Regexp_substr function in Teradata
Teradata supports substring function to extract a portion of the string. But It doesn’t allow regular expression to get the string with specific pattern. On the other hand, Regexp_substr function extracts a substring based on regular expression.
In this tutorial, we will explain about the Regexp_substr function with examples.
Syntax of Regexp_substr function
regexp_substr(source_string, regexp_string, position_arg, count_arg, match_arg)
source_string – It is a input string, If source_string is NULL, NULL is returned.
regexp_string – It is a regular expression string that we want to match with input string. If regexp_string is NULL, NULL is returned.
position_arg -> Optional. It is a numeric argument. It specifies the position in the source string from which to start searching. (default value is 1).
count_arg -> Optional. It is a numeric argument. It specifies the number of occurrence to be returned. (default value is 1).

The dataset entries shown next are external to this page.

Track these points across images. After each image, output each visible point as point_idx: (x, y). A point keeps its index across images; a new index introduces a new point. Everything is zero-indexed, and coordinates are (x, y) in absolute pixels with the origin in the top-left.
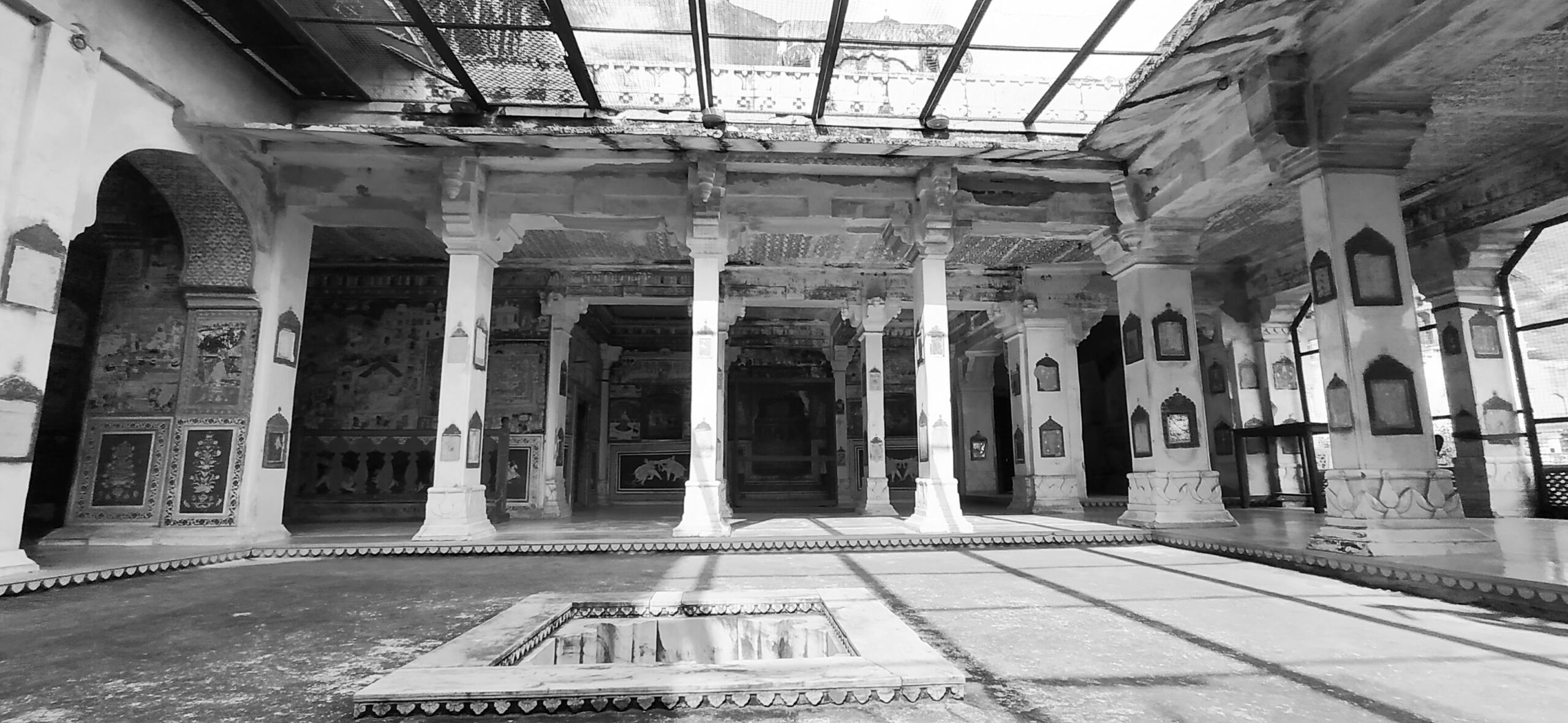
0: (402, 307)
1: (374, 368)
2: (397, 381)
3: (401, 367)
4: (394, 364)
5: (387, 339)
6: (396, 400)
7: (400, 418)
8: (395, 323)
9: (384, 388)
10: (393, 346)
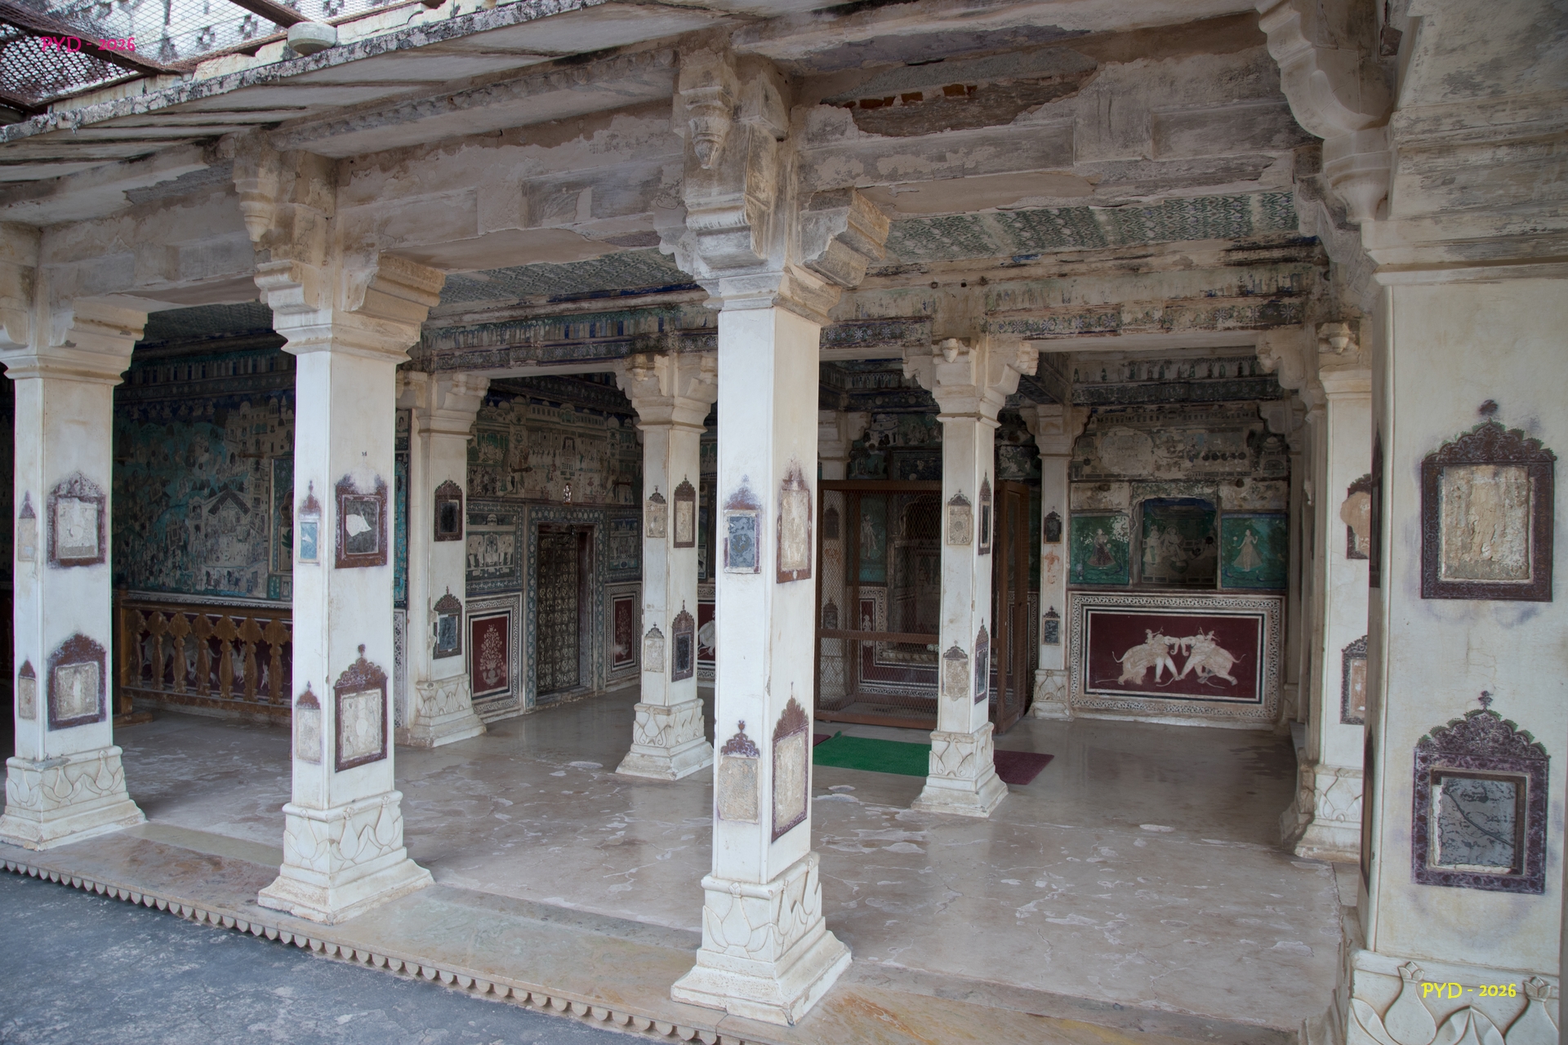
0: (245, 408)
2: (245, 520)
4: (240, 495)
5: (233, 456)
6: (244, 548)
7: (249, 576)
8: (239, 432)
9: (233, 530)
10: (238, 468)
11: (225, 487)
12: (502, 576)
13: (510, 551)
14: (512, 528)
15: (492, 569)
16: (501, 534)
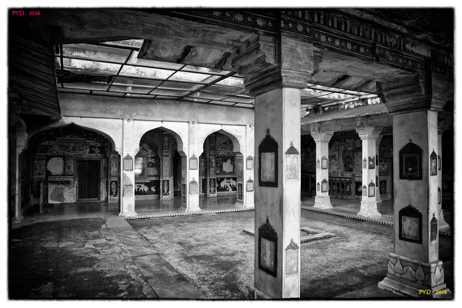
0: (336, 142)
1: (332, 158)
2: (336, 162)
3: (337, 158)
4: (335, 158)
5: (334, 151)
6: (336, 167)
7: (337, 172)
8: (335, 146)
9: (334, 164)
10: (335, 153)
11: (332, 156)
12: (385, 172)
13: (387, 167)
14: (387, 163)
15: (383, 171)
16: (385, 164)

match_arg -> Optional. It is a character argument. The valid values are listed below
‘i’ = case-insensitive matching.
‘c’ = case sensitive matching.
‘n’ = To treat the period character (match any character) as new line character
‘m’ = It is used to treat the source_string as multiple lines instead of as a single line.
‘l’ = if source_string exceeds the current maximum allowed source_string size (currently 16 MB), a NULL is returned instead of an error.
‘x’ = It ignores the whitespace.
The match_arg argument allows to specify more than one character. If a character in the argument is not valid, it ignore that character. If match_arg is not specified, is NULL, or is empty:
- The match on the input string is case sensitive.
- A period does not match the newline character.
- The source_string is treated as a single line.
Returns: REGEXP_SUBSTR returns a string value if the given pattern matches with the input string. Otherwise it will return NULL.
Example to extract the substring based on regular expression
In the ecommerce website, customer provide the review on the product which they bought from the website. Lets analyze those customer reviews using REGEXP_SUBSTR function. It is kind of customer sentiment analysis.
Consider that we have a table customer_feed_back as below in Teradata. In that table, we have the customer comment details for the product Graphic Tablet.
The column CUST_COMMENTS have the customer comment details. Lets find the negative comments using the REGEXP_SUBSTR function. To find that, we are using set of negative words with regular expression. These words reflect the quality of the product.
- not good
- not happy
- not user-friendly
- low quality
- not working
User may give the comments in smaller or upper case letters. To handle that, we are ignoring the case using regular expression pattern. The below regular expression extract the negative comments.
- ?i is search the string in case-insensitive mode.
- \s* is defines the space between the word
- | is denotes OR condition in regex.
Now we are ready to write the select query with the REG_SUBSTR function as below
REGEXP_SUBSTR (CUST_COMMENTS ,
'(?i)issue|not\s*good|not\s*happy|not\s*user-friendly|low\s*quality|not\s*working|bad') as Negative_Comments
The select query returns the output as below.
The comments are containing negative words as not working and BAD. So the function REGEXP_SUBSTR returns those words for customer id 8048 and 5894. For the not matching comments, it returned the NULL value.